YOUR ASSIGNMENT: I'd like the entries repeated exactly, without their pictures.

------------------------------

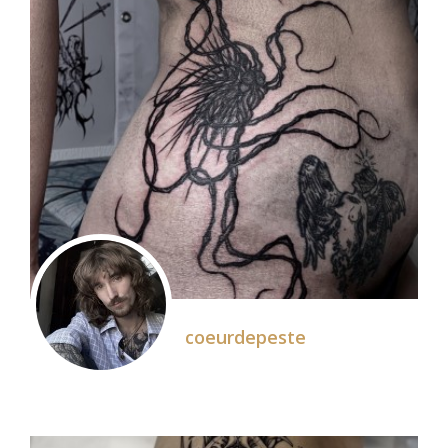
coeurdepeste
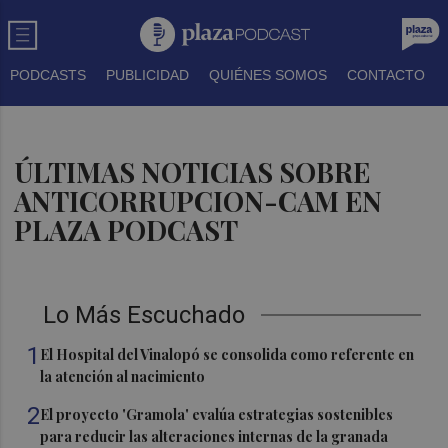
PODCASTS
PUBLICIDAD
QUIÉNES SOMOS
CONTACTO
ÚLTIMAS NOTICIAS SOBRE
ANTICORRUPCION-CAM EN
PLAZA PODCAST
Lo Más Escuchado
1
El Hospital del Vinalopó se consolida como referente en
la atención al nacimiento
2
El proyecto 'Gramola' evalúa estrategias sostenibles
para reducir las alteraciones internas de la granada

------------------------------

TASK ANSWER:
coeurdepeste
PODCASTS
PUBLICIDAD
QUIÉNES SOMOS
CONTACTO
ÚLTIMAS NOTICIAS SOBRE
ANTICORRUPCION-CAM EN
PLAZA PODCAST
Lo Más Escuchado
1
El Hospital del Vinalopó se consolida como referente en
la atención al nacimiento
2
El proyecto 'Gramola' evalúa estrategias sostenibles
para reducir las alteraciones internas de la granada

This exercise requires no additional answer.